→ **Text shown**:
===

Slavery, censorship and culture wars
The Message is a series of three essays directed at Coates' writing students at Howard University. In it, he chronicles three very different journeys. The final essay, about his trip to Israel–Palestine, takes up almost half the book.
His first trip is to Senegal, in search of the origins of Afro-American slavery. In the second, he visits a small town in South Carolina where there have been attempts to ban Between The World and Me from being taught in schools. Not surprisingly, all three sections are haunted by his awareness of racism and colonialism. His name, Ta-Nehisi, is a deliberate reference to the ancient Egyptian term for the kingdom of Nubia , sometimes translated as“land of the Blacks”.
Coates recognises that Western defence of slavery depended on defining the African as subhuman, just as Western colonialism justified itself with an ideology of racism. In Senegal, he visits the island of Goree , for four centuries the largest slave trading port on the African coast, now a world heritage site.
But like other African-American writers who have gone to Africa in search of their roots, he recognises that he is an outsider:“We have a right to our imagined traditions, to our imagined places, and those traditions and places are most powerful when we confess that they are imagined.”
Coates visits Goree, for four centuries the largest slave trading port on the African coast, now a world heritage site.
Nic Bothma/AAP
These thoughts echo again when Coates struggles to come to terms with Israel, where both Palestinians and Israelis hold deeply felt emotional connections to the land, which makes compromise difficult.
In Chapin, South Carolina, teacher Mary Wood faced calls for her firing for teaching Between the World and Me, and pushed back against an attempt to ban her teaching it. The Message is frustrating in its lack of detail about the case, but Woods' battle with the local school board has been widely reported as part of ongoing conflict within the US over censorship of books dealing with racial and sexual injustice. Coates is too focused on the fate of his own book to stand back and analyse the bigger conflict it represents.
America's culture wars, which are echoed in Australia, are essentially battles over how to define a national identity – or, as Coates writes, to“privilege the apprehension of national dogmas over the questioning of them”. Our attack on“black armband” history (as named by Geoffrey Blainey in 1993) is paralleled by right-wing American denials of the centrality of slavery to the creation of the US, and debates over“critical race theory”.
Coates: Israel is not a democracy
Coates' account of his trip to Palestine has been the most controversial aspect of his book. Significantly, he begins this section with an account of his visit to the World Holocaust Remembrance Center .

===

Answer these questions from the text above about Coates' The Message:
(a) To which country does Coates make his first trip?
(b) Which island, described as a former slave trading port, does he visit there?
(c) Who named "black armband" history, and in what year?

→ **Dataset section**:
===

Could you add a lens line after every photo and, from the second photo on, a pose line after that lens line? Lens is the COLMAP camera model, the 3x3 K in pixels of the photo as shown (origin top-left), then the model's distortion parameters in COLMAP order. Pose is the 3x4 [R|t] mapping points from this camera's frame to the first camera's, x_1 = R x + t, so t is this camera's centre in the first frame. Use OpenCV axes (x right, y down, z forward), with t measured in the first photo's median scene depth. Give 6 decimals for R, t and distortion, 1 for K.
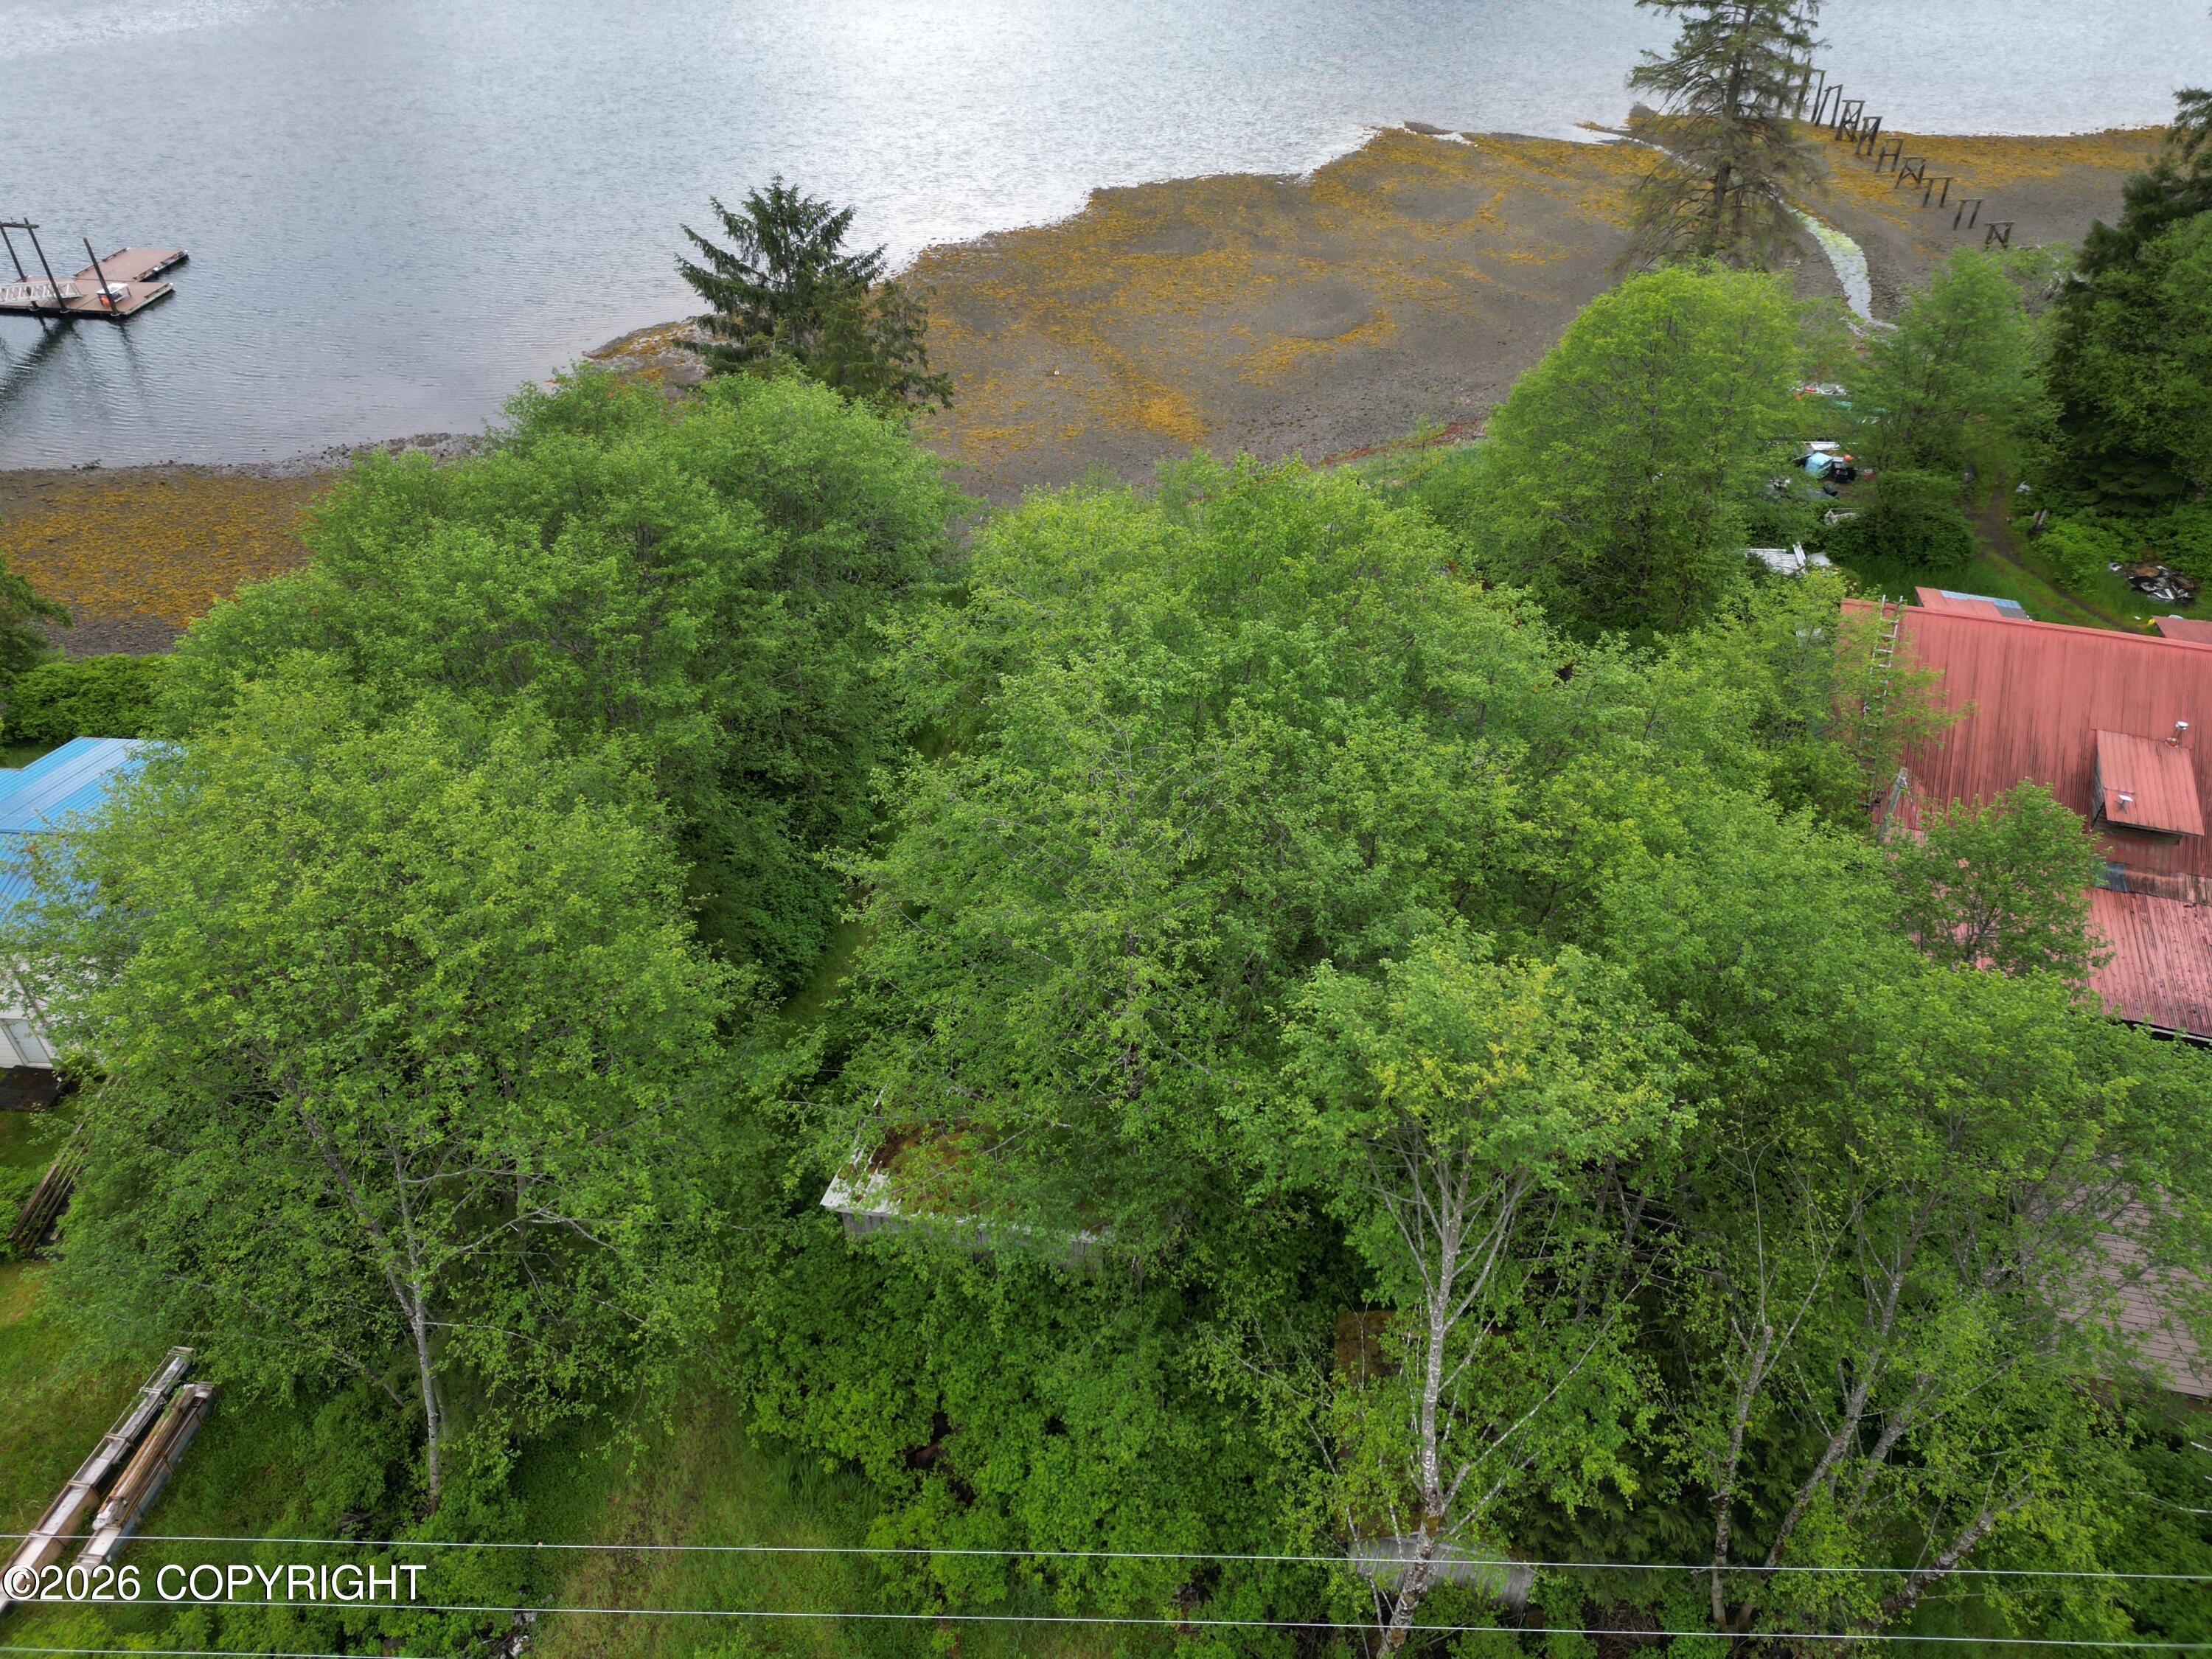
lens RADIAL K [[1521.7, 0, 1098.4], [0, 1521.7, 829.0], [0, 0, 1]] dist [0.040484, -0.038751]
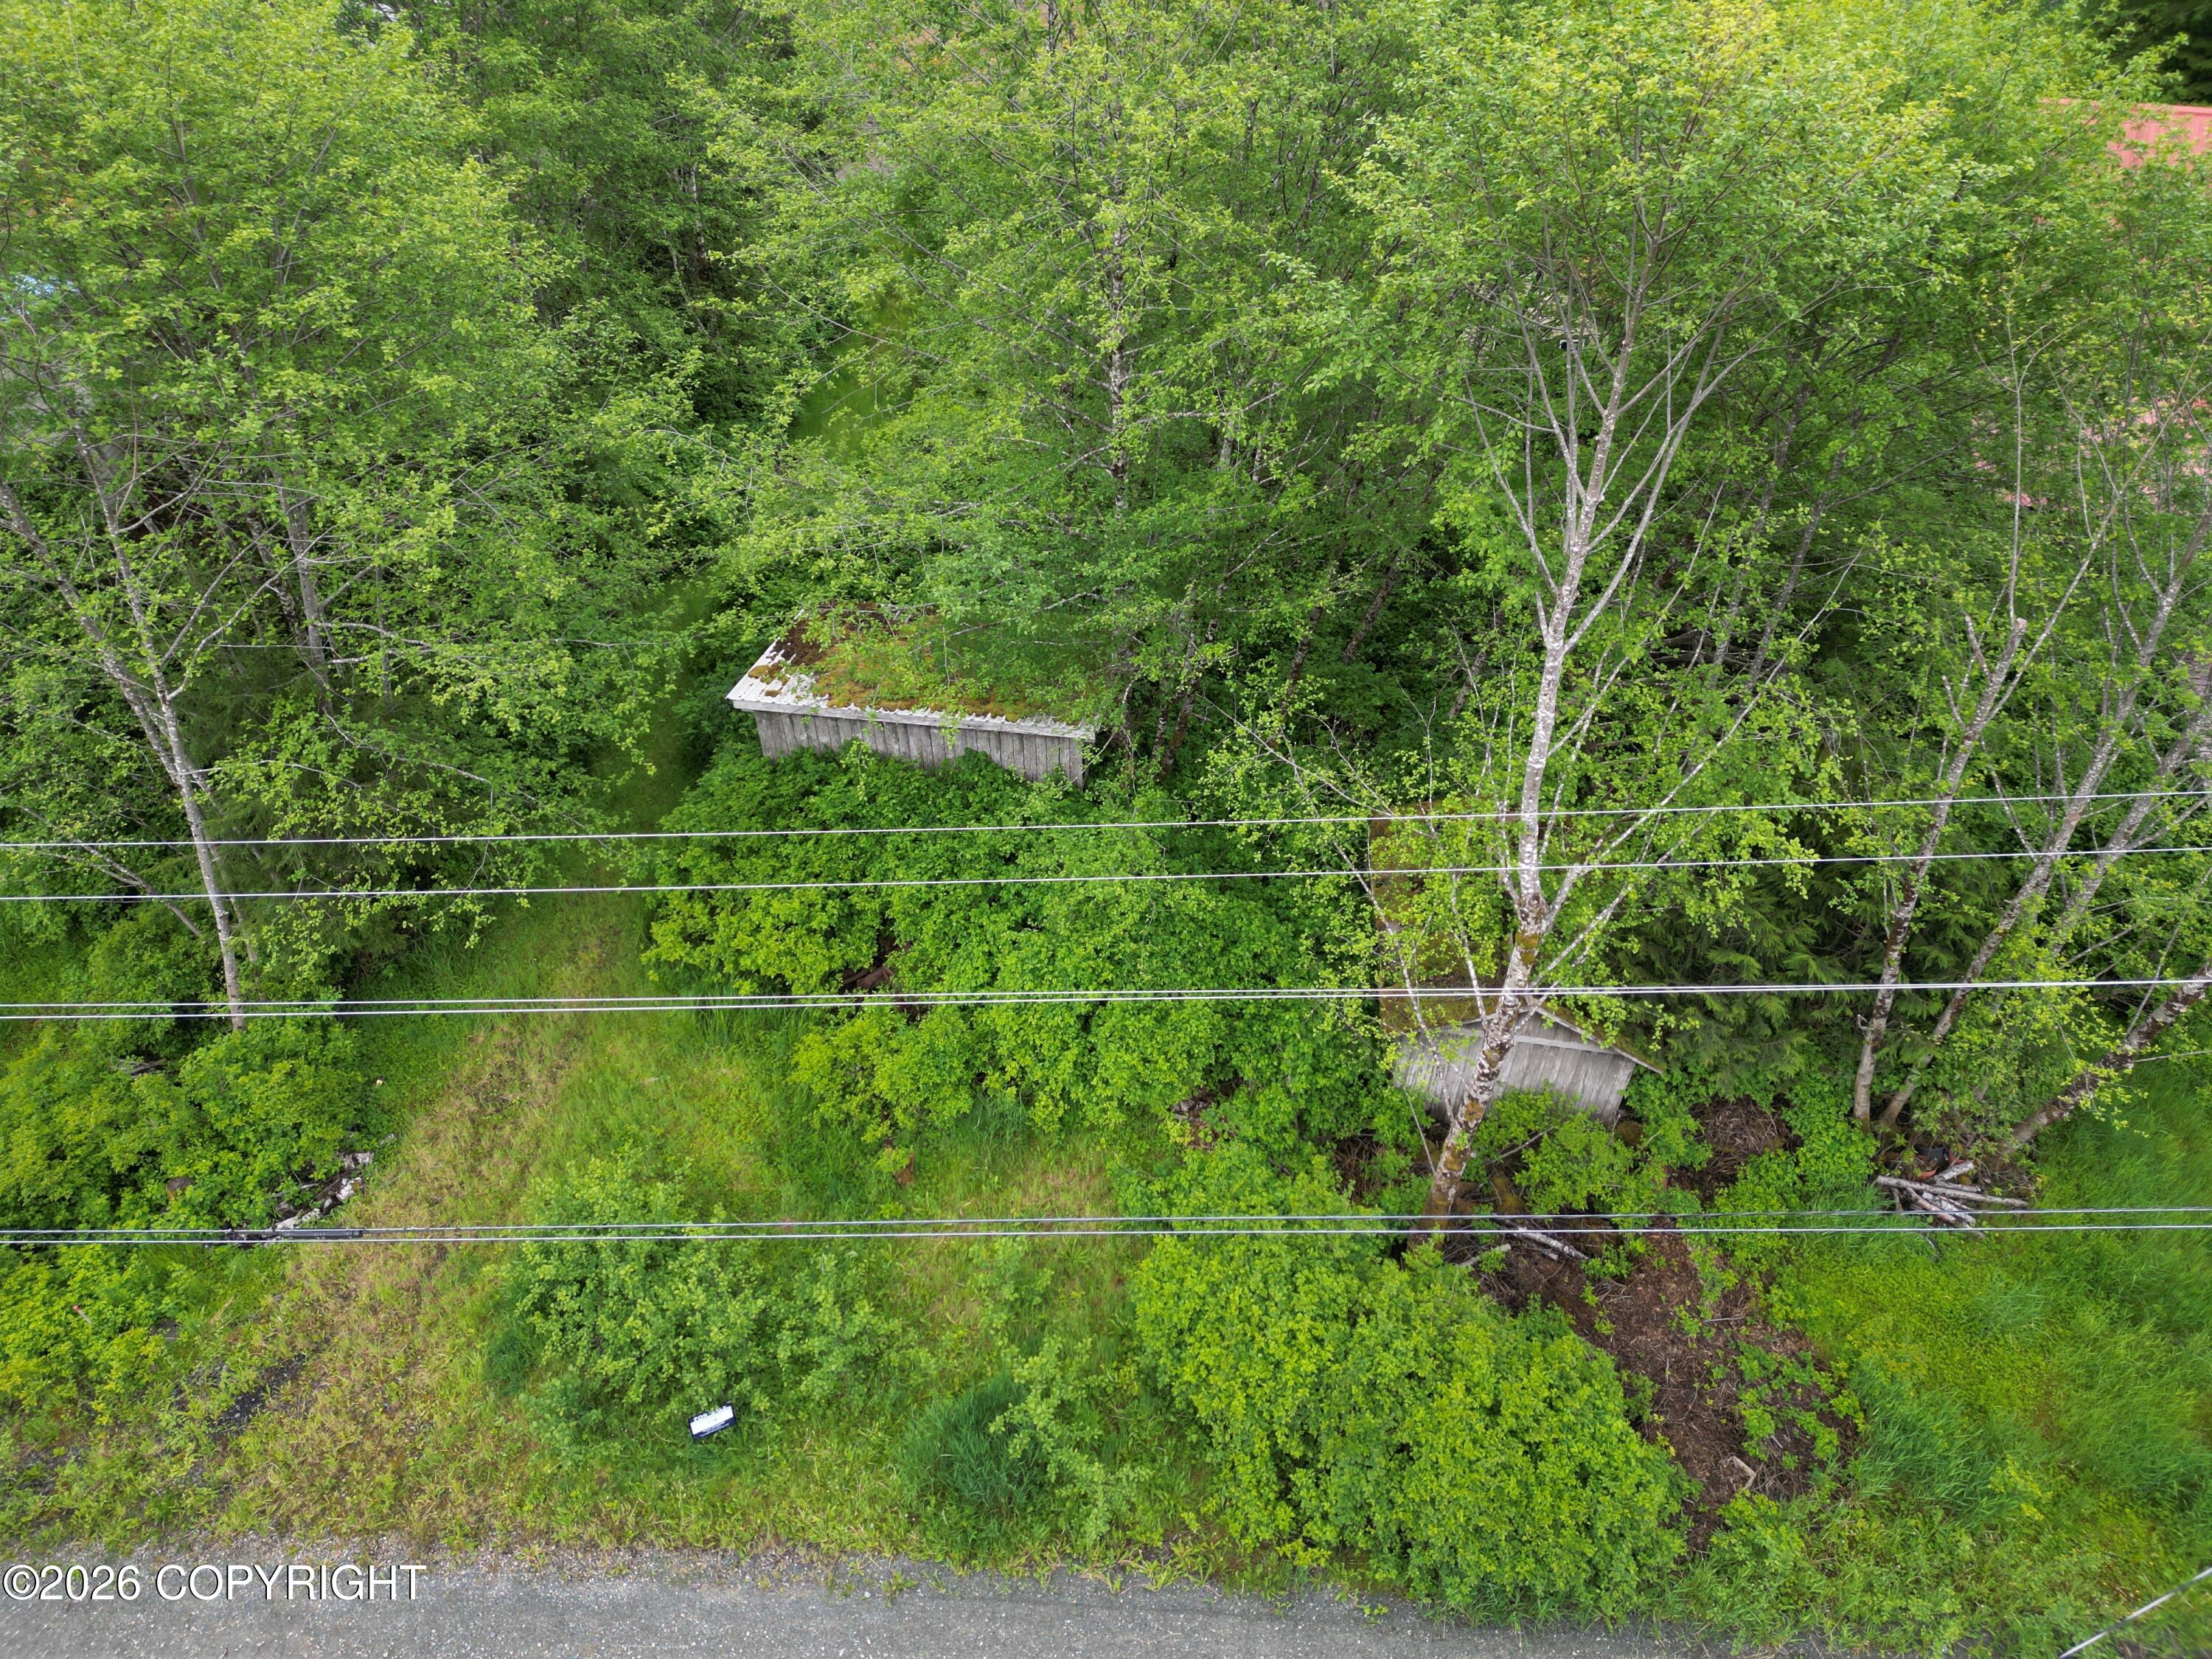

===

→ **Task solution**:
(a) Senegal.
(b) The island of Goree.
(c) Geoffrey Blainey, in 1993.